Upstate Homes At Risk For Frozen, Broken Water Pipes

Upstate Homes At Risk For Frozen, Broken Water Pipes (Image 1)
Upstate Homes At Risk For Frozen, Broken Water Pipes (Image 1)

Temperatures below freezing mean water pipes are at risk. Countless in the Upstate woke up Tuesday morning without water or a broken pipe.

A pipe from Earl Gamel’s water heater froze and broke overnight. The rupture sent water through the chandelier in Gamel’s dinning room into the kitchen.

“I heard something that sounded like the Saluda River,” Gamel says.

He estimates 100 gallons dumped into his kitchen.

“There was no water, no way to do anything, take showers or do anything,” says Williamston Resident Dawn Cameron.

Pipes to the homes in Cameron’s neighborhood froze.
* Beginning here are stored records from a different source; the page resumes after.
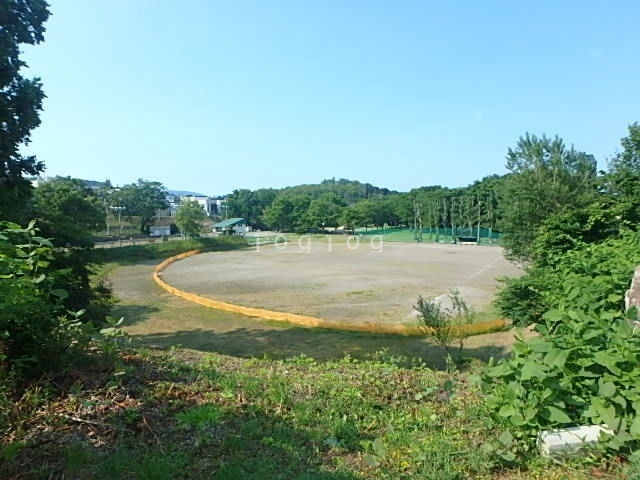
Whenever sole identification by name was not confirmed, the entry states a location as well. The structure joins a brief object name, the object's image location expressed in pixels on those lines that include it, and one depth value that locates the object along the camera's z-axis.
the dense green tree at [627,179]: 9.20
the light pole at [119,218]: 51.71
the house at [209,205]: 114.99
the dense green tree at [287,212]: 79.19
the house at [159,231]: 62.11
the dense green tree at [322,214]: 75.62
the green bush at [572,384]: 2.23
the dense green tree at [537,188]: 13.62
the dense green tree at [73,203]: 31.19
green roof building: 71.38
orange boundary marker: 12.21
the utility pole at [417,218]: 64.68
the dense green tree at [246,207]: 95.25
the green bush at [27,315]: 2.35
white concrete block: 2.23
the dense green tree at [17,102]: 8.65
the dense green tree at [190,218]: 47.50
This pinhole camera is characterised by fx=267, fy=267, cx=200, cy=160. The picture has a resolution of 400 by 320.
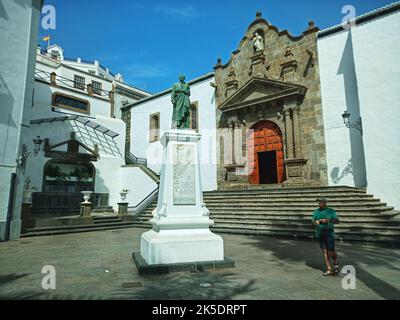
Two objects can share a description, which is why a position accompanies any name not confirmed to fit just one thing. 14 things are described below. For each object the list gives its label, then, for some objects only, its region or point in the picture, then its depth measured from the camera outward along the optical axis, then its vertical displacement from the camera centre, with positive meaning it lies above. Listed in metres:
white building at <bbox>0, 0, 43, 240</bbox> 9.44 +3.70
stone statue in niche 16.62 +9.39
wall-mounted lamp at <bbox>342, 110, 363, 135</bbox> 12.11 +3.27
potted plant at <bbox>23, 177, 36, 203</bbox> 10.34 -0.03
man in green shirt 4.70 -0.66
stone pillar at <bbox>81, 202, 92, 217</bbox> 13.09 -0.70
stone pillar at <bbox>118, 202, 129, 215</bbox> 14.52 -0.74
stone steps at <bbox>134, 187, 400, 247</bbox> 8.45 -0.77
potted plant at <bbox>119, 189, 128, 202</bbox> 15.11 -0.03
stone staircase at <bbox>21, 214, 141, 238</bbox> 10.68 -1.47
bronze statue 6.31 +2.16
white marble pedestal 5.11 -0.49
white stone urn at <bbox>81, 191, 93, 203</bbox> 13.31 -0.02
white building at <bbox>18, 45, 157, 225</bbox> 16.81 +2.87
No one has water. It’s a frustrating situation but all she can do is laugh.

“You can’t throw a fit about it,” Cameron says.
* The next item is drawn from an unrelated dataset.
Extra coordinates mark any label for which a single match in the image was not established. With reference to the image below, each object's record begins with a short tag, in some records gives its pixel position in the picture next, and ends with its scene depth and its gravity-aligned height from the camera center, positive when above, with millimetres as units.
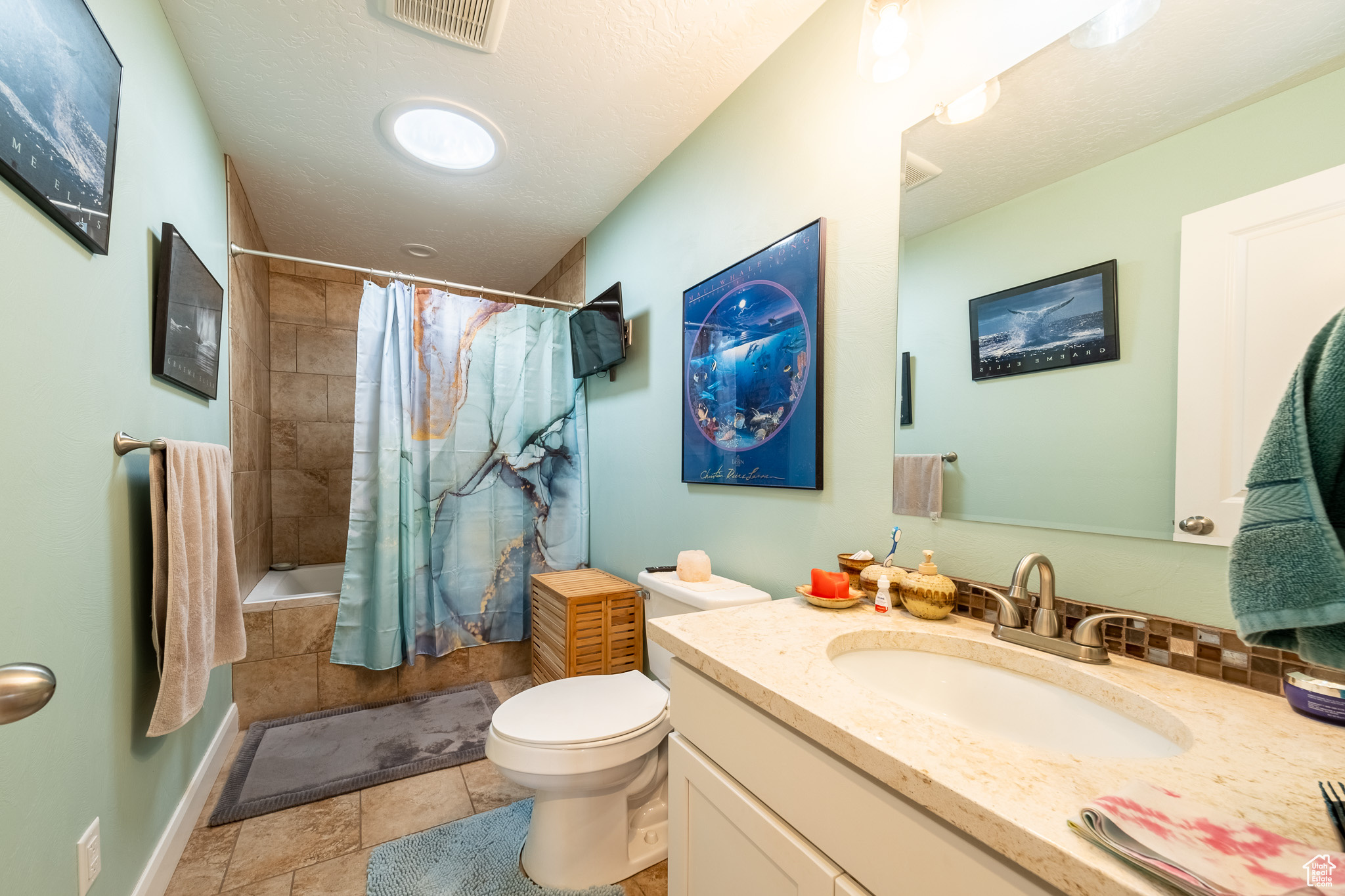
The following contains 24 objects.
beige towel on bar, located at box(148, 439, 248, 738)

Rusty Tillman had water Tuesday morning, just the wrong kind.

“I had water but I didn’t have hot water,” Tillman says, “I see this gusher on the side of the house and I had a blown pipe.”
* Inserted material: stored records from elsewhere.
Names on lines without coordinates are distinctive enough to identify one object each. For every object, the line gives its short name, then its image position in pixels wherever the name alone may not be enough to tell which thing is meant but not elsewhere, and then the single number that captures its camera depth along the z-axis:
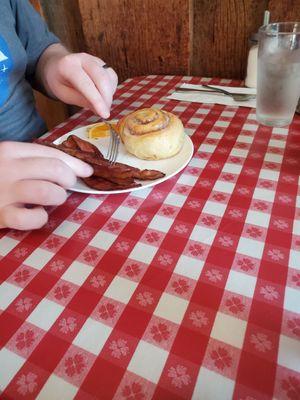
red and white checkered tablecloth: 0.35
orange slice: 0.83
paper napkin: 0.99
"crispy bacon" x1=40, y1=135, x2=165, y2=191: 0.64
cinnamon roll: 0.71
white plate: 0.64
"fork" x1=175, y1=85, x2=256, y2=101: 1.00
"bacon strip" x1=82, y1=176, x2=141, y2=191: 0.63
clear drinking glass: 0.78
Pipes will continue to be at risk until the “Polar Vortex” leaves. Plumbers say water expands when it freezes so if you have pipes that are partially frozen now they’re may already have slightly broken. After the pipe thaws out, you’ll find the leak.

To prevent frozen pipes:

  • Keep the pipes warm: Thermostat should be above 55 degrees.
  • Let the faucet drip so that water continues to move, and doesn’t have a chance to freeze
  • Open cabinets around pipes so that warm air circulates around the pipes.